--- SELECTED PASSAGE ---
Monads are abstract machines

Hopefully, after reading parts zero and one of this series, you understand what the monad abstraction is and how bind works. What may not be so clear yet is why anyone would ever want to work with a monad. In other words, what can you do with a monad? More importantly, what can you do with a monad that you cannot do more easily without one? This is what I'm going to try and clarify in this post.

Broadly speaking, from a software engineering perspective, a monad lets you define an abstract machine that implements a different model of computation. That may not sound so clear, so let's quickly review our three examples from last week in that light:

• The Maybe monad changes our model of computation to add short-circuiting.
• The Logger monad adds debugging traces.
• The Fiber monad adds parallel execution.

To drive this point home, let's briefly look at the State monad, which, as its name suggests, adds the notion of ambient mutable state:

import java.util.function.Function;

public final class State<S, A> {
    // Simple pair class to allow us to return two values.
--- DATA EXTRACT ---
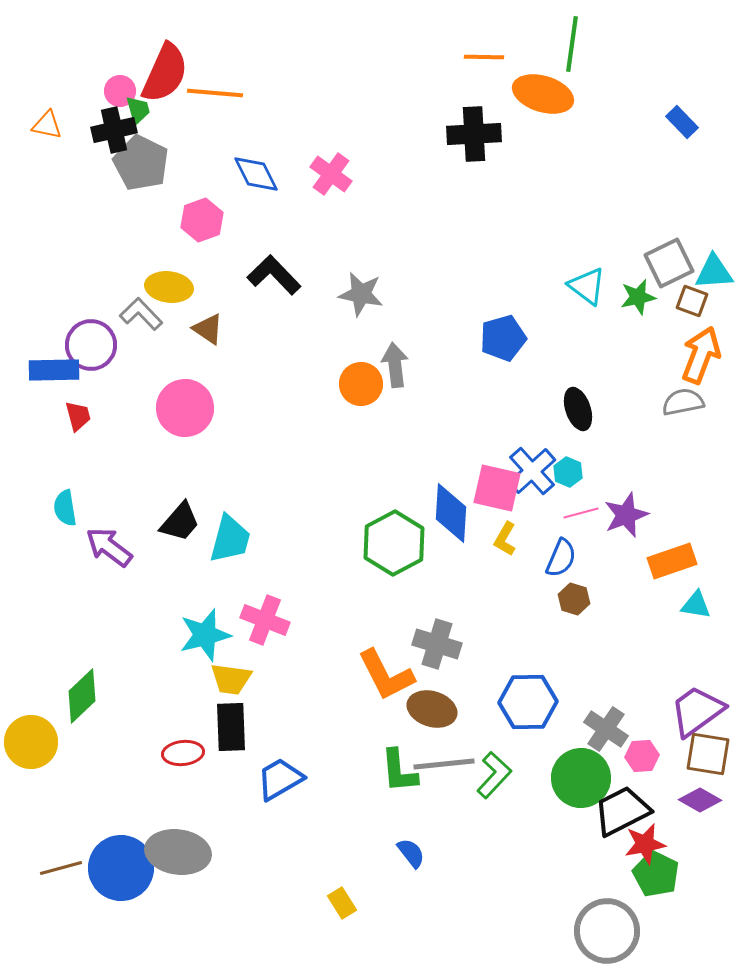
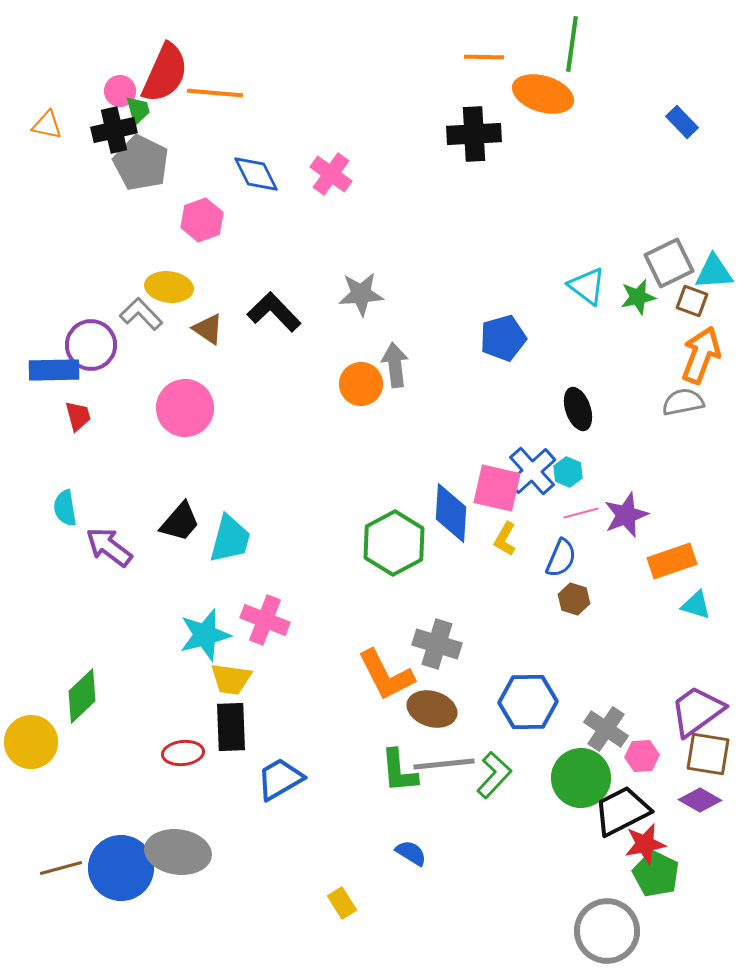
black L-shape at (274, 275): moved 37 px down
gray star at (361, 294): rotated 15 degrees counterclockwise
cyan triangle at (696, 605): rotated 8 degrees clockwise
blue semicircle at (411, 853): rotated 20 degrees counterclockwise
---
INSTRUCTION | Retype the monad article from "Hopefully, after reading" to "in this post.". You can set the listing aside; it plays no part here.

EXERCISE RESPONSE |
Hopefully, after reading parts zero and one of this series, you understand what the monad abstraction is and how bind works. What may not be so clear yet is why anyone would ever want to work with a monad. In other words, what can you do with a monad? More importantly, what can you do with a monad that you cannot do more easily without one? This is what I'm going to try and clarify in this post.